Partnership up and down the chain is key to widespread, long-lasting improvements
By Nancy Appelquist, Director of Operations
If you scroll through cable network programming, there’s no question we've got a fixation with house flipping and refurbishing dilapidated old buildings into modern masterpieces. A few repairs and upgrades can transform a wrecking-ball-ready home to fit the lifestyle of today’s home dweller—making it more efficient, functional and marketable.
When it comes to efficiency improvement projects, there’s no better fixer-upper than the ag supply chain. While the outbound side of the chain is taking advantage of the latest technology and innovation, the input side looks much like it did in the 1980s. Sure, the ag distribution channel has seen a proliferation of ERP systems and advances in electronic information exchange, but the nuts and bolts of product delivery have remained relatively stagnant. It’s prime time to bring this industry into the 21st century.
Of course, we’re talking about an industry with arguably one of the most complex distribution systems around. Unique challenges like weather dependency, the ever-changing regulatory environment, the unpredictability of pest pressure, and others make “fixing up” the ag supply chain a mammoth undertaking.
Modernize and Maximize
You can hide a multitude of sins when corn prices are climbing, but when a downturn hits and belts are tightened, everyone up and down the channel is looking for ways to improve efficiency and save money. Suddenly, inefficiencies become more glaringly obvious and end up as prime targets for improvement. In reality, this is a huge opportunity for the ag supply chain to eliminate inefficiency and contribute to improving the bottom line.
So, to rehabilitate an infrastructure as rooted and massive as agriculture’s, where do we even begin?
Little research is available on what’s driving the supply chain, so earlier this year Entira dug deep into this issue with a multi-client benchmarking study. We conducted a series of qualitative interviews with supply chain industry veterans and quantitative surveys, talking with supply chain professionals at 100 retail locations across the country. The majority (70%) handled greater than 500 inbound deliveries per year.
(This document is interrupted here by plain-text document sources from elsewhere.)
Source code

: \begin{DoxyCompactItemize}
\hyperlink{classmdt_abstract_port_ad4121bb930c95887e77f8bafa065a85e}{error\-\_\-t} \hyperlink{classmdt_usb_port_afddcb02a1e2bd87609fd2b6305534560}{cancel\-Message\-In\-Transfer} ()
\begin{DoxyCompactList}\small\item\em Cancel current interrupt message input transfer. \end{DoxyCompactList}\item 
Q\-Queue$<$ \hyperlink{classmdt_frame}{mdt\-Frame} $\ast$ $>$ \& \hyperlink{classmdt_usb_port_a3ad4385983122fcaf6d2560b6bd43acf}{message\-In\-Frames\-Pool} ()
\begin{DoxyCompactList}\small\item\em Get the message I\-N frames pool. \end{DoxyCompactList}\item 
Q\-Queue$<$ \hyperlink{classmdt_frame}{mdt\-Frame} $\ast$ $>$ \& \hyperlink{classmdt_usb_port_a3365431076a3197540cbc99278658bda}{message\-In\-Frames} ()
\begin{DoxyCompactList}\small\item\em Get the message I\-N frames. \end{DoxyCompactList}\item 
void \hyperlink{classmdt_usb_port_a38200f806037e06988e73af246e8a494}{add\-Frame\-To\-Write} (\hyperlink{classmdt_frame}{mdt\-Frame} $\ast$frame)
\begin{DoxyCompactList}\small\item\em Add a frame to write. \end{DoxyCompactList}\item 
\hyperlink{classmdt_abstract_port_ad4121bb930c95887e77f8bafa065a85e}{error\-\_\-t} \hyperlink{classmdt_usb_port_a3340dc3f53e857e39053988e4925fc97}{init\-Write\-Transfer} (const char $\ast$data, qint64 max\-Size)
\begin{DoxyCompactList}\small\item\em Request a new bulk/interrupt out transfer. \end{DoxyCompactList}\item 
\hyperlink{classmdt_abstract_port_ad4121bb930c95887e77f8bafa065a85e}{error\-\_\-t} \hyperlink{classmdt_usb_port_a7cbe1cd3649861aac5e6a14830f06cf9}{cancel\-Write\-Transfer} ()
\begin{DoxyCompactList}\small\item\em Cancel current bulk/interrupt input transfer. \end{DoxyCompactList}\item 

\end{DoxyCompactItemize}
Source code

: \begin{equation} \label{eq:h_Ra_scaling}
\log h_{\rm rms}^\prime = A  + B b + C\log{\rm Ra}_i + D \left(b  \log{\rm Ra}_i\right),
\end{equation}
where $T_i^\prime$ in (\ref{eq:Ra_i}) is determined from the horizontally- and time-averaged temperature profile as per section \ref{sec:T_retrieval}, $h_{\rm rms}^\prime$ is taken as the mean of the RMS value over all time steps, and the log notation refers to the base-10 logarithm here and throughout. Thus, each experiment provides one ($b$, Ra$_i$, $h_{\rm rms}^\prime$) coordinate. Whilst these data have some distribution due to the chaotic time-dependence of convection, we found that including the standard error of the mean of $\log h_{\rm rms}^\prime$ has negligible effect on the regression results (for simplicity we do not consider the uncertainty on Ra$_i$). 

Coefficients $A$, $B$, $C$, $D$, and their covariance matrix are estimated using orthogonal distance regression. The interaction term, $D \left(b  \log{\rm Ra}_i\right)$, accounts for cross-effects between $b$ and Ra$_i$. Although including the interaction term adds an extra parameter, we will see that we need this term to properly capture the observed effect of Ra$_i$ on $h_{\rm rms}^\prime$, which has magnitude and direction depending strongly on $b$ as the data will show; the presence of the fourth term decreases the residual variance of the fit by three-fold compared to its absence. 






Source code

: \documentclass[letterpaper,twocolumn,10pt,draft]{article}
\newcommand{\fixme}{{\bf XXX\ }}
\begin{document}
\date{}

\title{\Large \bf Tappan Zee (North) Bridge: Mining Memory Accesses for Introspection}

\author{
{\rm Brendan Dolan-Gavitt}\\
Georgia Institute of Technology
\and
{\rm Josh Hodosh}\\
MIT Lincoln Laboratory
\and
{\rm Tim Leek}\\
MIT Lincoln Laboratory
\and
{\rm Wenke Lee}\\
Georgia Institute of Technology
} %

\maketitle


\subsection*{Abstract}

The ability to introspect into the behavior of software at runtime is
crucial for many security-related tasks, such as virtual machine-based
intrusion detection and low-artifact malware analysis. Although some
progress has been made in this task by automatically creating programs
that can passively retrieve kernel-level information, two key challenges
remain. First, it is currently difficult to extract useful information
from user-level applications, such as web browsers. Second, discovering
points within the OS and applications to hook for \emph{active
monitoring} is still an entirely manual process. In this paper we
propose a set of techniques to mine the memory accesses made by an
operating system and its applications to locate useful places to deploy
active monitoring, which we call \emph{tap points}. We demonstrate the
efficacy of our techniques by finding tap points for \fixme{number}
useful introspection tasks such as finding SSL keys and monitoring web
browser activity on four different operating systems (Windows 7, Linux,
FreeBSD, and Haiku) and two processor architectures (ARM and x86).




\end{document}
Our research affirmed our belief that with the ag supply chain, there’s plenty of room for improvement. There’s a tremendous opportunity for cost savings. Our supply chain infrastructure has remained relatively status quo for the past 25 years; and yes, it works, but imagine what would happen if technology and innovation were the norm, rather than the exception—at least on a widespread scale.
One example of an eye-opening find is this: More than 70% of the retailers we interviewed still handle orders by phone. In 2015! Incorporating automation on orders could move a company forward by leaps and bounds with relatively low effort or investment.
Here’s the catch though: supply chain cannot be fragmented anywhere along the stream—up or down. These enhancements do nothing if applied to just one level of the chain. For example, bar codes on product packaging is a hot topic right now, but implementing that technology at any one level of the distribution channel is not nearly as effective as when it’s done in concert at all levels—manufacturer through retailer and beyond. When everyone is labeling and scanning products, information flows seamlessly among trading partners, errors are reduced and more time is spent focusing on making sure the grower has the product they need when they need it to produce a successful crop.
Digging into Supply Chain
Our study, “Supply Chain Benchmarking—What is Driving the Ag Distribution Channel” asked interviewees to rank the big six chemical manufacturers on their supply chain performance in benchmarking areas related to product availability, reliability (both in terms of timing and quality), accuracy, responsiveness and communication, and how easy they are to work with. We then asked them to rank the relative importance of each of these attributes to their business and industry so we could map them together and show subscribers where to focus their energy.
And at the end we asked which of the big six had the best supply chain overall, and why. Those answers were surprising!
Subscribers came away with key areas to focus on for improvement and some potential collaboration projects with key downstream channel partners, plus ideas for operations and technology improvements.
Forecasting and product allocations were two big topics we explored in the study. It used to be that points downstream on the supply chain had no interest in forecasting because they preferred to get product on demand. Now, however, they’re realizing more and more that forecasting can mean the difference between having inventory available, or not. Retailers do expect their product needs to be met if they submit forecasts, but they don’t necessarily want to be held accountable for purchasing everything they forecast.
Overall, at both the high level when we did qualitative interviews with key thought leaders and in the quantitative surveys, we found a willingness to work with basic manufacturers not only on daily operations but on a more collaborative front to forge true partnerships. Throughout the channel, there is recognition that it’s imperative to work together to gain supply chain efficiency from both an operational and technological perspective. Pushing problems up or down the supply chain doesn’t help anyone; but when points up and down the stream work together to make updates and repairs to the chain, that’s how we’ll finally see that long-overdue extreme makeover.